Histones keep the DNA tightly packaged, preventing the expression of genes and the replication of DNA which are required for cell growth and division.
In order for critical functions to take place, histones need to be modified with the attachment of an acetyl-group, donated by a critical molecule called acetyl-CoA.
The research team, led by post-doctoral fellow Gopinath Sutendra from University of Alberta, discovered that an enzyme thought to reside only within mitochondria - Pyruvate Dehydrogenase Complex (PDC) - can actually find its way into the nucleus and do what it is designed to do in the mitochondria: generate acetyl-CoA.

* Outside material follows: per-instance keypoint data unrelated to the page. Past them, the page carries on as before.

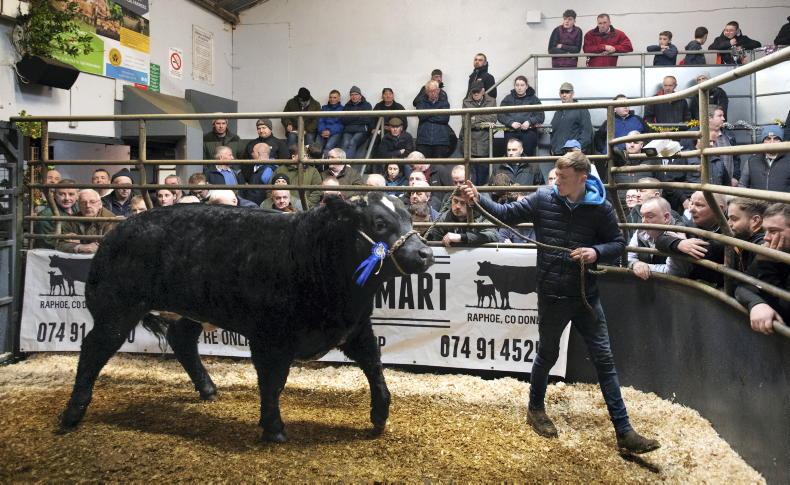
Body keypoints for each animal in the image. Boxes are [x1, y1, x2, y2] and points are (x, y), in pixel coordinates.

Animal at [58, 193, 434, 443]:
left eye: (409, 218)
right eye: (379, 223)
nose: (425, 253)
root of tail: (117, 231)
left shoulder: (355, 329)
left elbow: (375, 368)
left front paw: (379, 417)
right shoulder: (269, 337)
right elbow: (272, 382)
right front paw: (274, 429)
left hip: (189, 309)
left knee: (181, 340)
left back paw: (208, 389)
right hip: (115, 309)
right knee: (92, 350)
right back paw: (72, 413)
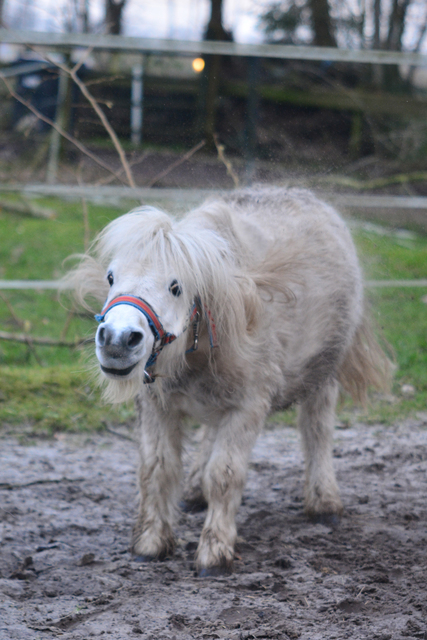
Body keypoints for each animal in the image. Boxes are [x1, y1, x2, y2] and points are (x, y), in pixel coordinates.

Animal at [69, 186, 392, 576]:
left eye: (175, 286)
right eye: (111, 277)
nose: (117, 339)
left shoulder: (246, 408)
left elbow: (224, 476)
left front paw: (215, 552)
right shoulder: (157, 406)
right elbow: (158, 470)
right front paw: (150, 544)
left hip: (322, 373)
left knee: (317, 430)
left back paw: (324, 502)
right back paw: (194, 491)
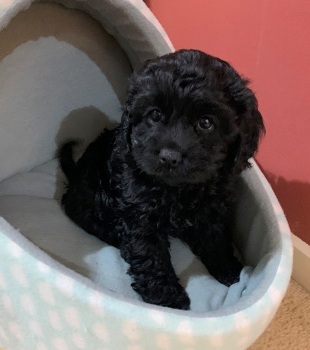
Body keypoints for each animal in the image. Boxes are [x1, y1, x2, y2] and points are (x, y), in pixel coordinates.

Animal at [59, 49, 266, 308]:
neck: (177, 189)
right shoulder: (139, 214)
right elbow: (150, 255)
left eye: (206, 122)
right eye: (155, 115)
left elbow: (215, 237)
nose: (169, 157)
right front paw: (168, 298)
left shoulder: (210, 208)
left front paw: (229, 269)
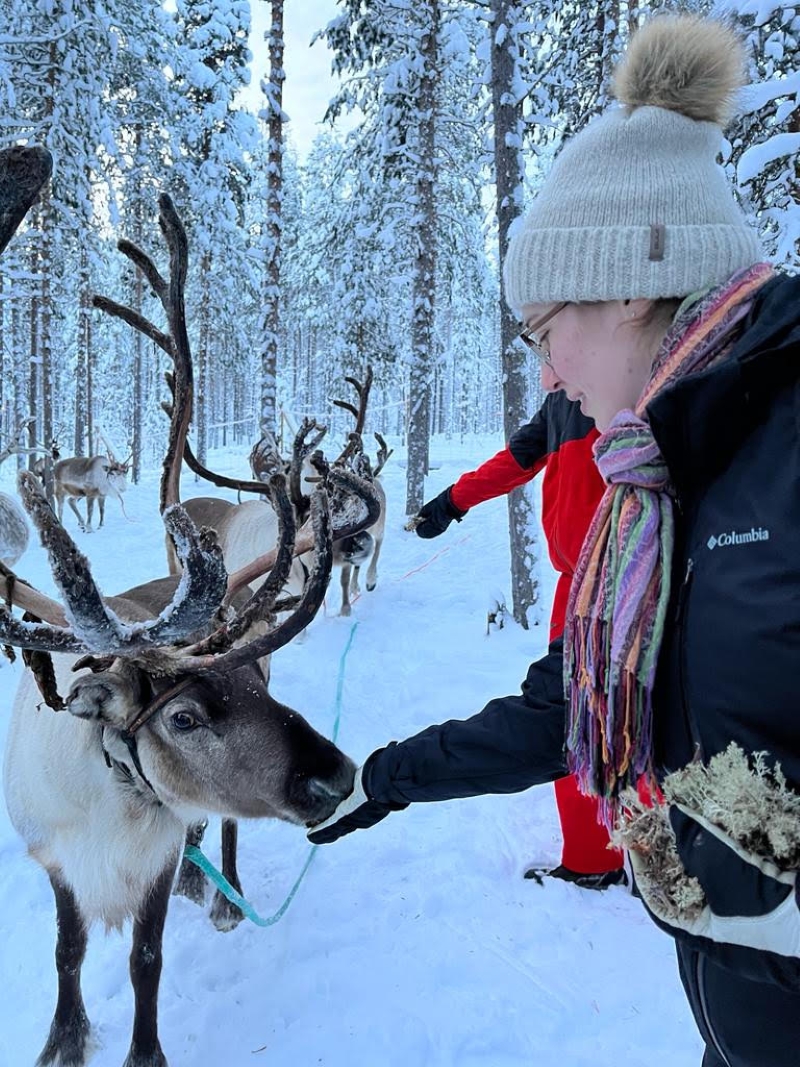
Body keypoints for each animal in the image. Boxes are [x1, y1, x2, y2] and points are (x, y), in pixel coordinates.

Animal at [1, 194, 380, 1067]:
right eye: (181, 715)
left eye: (255, 678)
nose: (338, 776)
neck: (113, 794)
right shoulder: (54, 858)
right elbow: (69, 950)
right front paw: (64, 1037)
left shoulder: (156, 849)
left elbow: (146, 957)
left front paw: (145, 1052)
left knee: (226, 830)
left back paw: (221, 894)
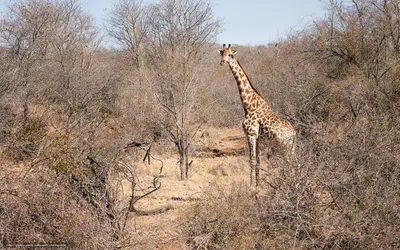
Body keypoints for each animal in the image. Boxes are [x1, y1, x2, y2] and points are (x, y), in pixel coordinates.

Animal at [219, 44, 294, 187]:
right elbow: (258, 161)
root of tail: (294, 133)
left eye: (230, 55)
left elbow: (252, 160)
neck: (248, 104)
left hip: (284, 145)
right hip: (291, 146)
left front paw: (251, 186)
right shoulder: (258, 137)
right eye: (222, 53)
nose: (222, 62)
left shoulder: (251, 134)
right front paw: (258, 185)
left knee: (289, 163)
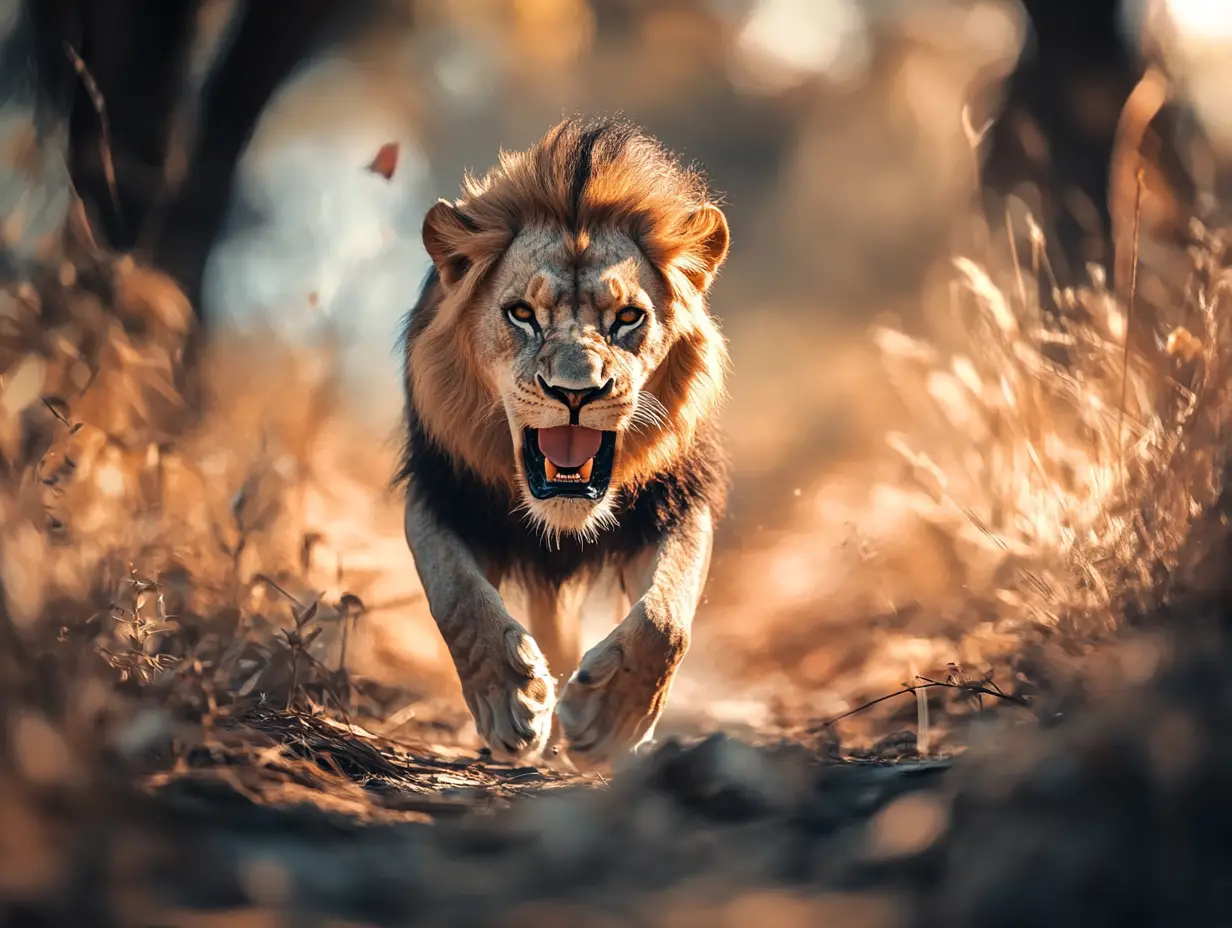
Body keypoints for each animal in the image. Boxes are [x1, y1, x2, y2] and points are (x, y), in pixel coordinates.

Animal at [395, 117, 730, 766]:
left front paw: (608, 720)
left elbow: (666, 616)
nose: (576, 391)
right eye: (521, 313)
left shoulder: (678, 499)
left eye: (628, 318)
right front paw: (513, 703)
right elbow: (458, 598)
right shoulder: (438, 492)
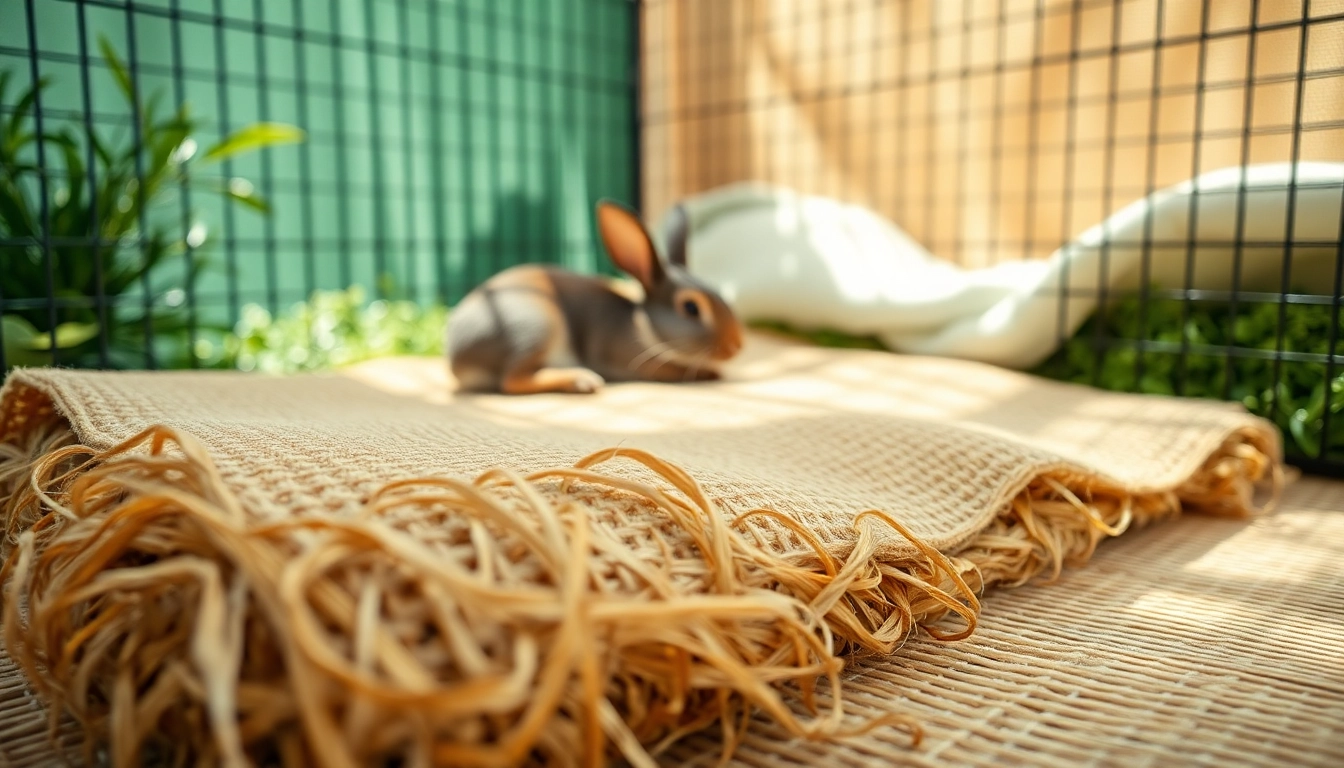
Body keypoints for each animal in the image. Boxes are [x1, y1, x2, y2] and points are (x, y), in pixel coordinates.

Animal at [447, 198, 744, 394]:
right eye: (691, 308)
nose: (736, 346)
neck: (642, 325)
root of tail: (457, 356)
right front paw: (711, 372)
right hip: (535, 327)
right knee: (512, 381)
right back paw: (581, 380)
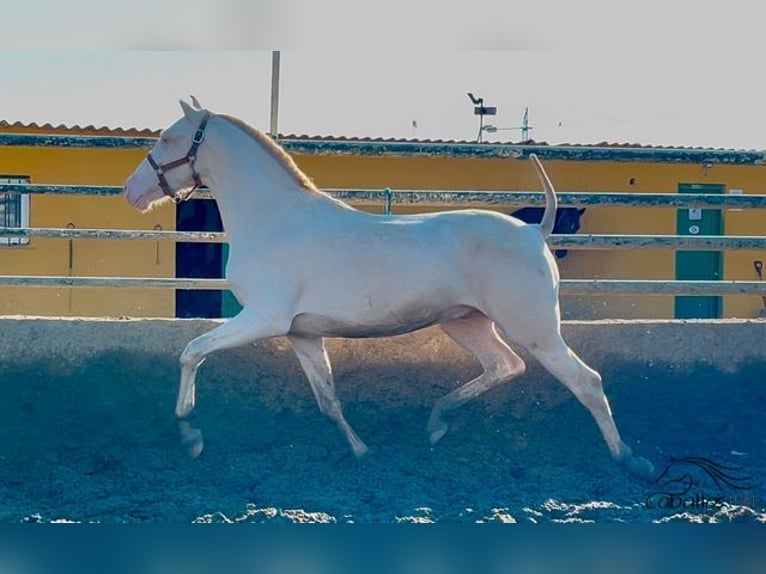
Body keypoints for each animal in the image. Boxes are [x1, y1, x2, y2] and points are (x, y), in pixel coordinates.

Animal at [124, 100, 656, 482]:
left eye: (168, 137)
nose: (131, 191)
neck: (274, 221)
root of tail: (534, 231)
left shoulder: (262, 319)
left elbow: (193, 351)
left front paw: (189, 432)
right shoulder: (301, 334)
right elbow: (328, 401)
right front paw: (362, 451)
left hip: (535, 329)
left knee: (586, 382)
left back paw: (631, 460)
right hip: (466, 323)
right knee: (505, 367)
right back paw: (438, 422)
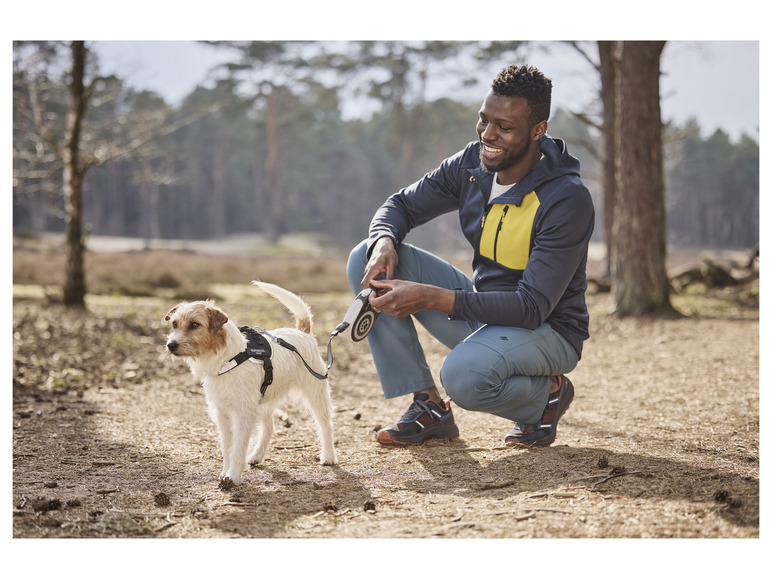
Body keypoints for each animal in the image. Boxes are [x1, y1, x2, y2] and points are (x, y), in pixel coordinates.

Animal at [164, 282, 336, 490]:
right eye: (174, 324)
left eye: (195, 324)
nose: (171, 345)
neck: (228, 358)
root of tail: (303, 332)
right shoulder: (222, 413)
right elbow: (227, 446)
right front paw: (225, 472)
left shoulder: (244, 414)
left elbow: (238, 447)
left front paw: (233, 476)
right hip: (264, 402)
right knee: (269, 428)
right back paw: (256, 456)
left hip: (316, 394)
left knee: (325, 424)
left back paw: (328, 456)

This attachment relaxes the DNA, allowing for DNA replication and gene expression.
"This mechanism is called 'epigenetic regulation of DNA' and is important for normal functions like the growth of an embryo or brain functions or in common diseases like heart failure or cancer," Sutendra explained.
Until now, how the nucleus generates acetyl-CoA for histone acetylation had remained elusive.
Because the findings relate to how our DNA is regulated in general, this work may have far broader implications for many physiologic or pathologic conditions where epigenetic regulation is critical," Sutendra added.
"We are very excited about this new pathway linking energy production (the process known as metabolism) with gene regulation," researchers said in a paper published in the journal Cell.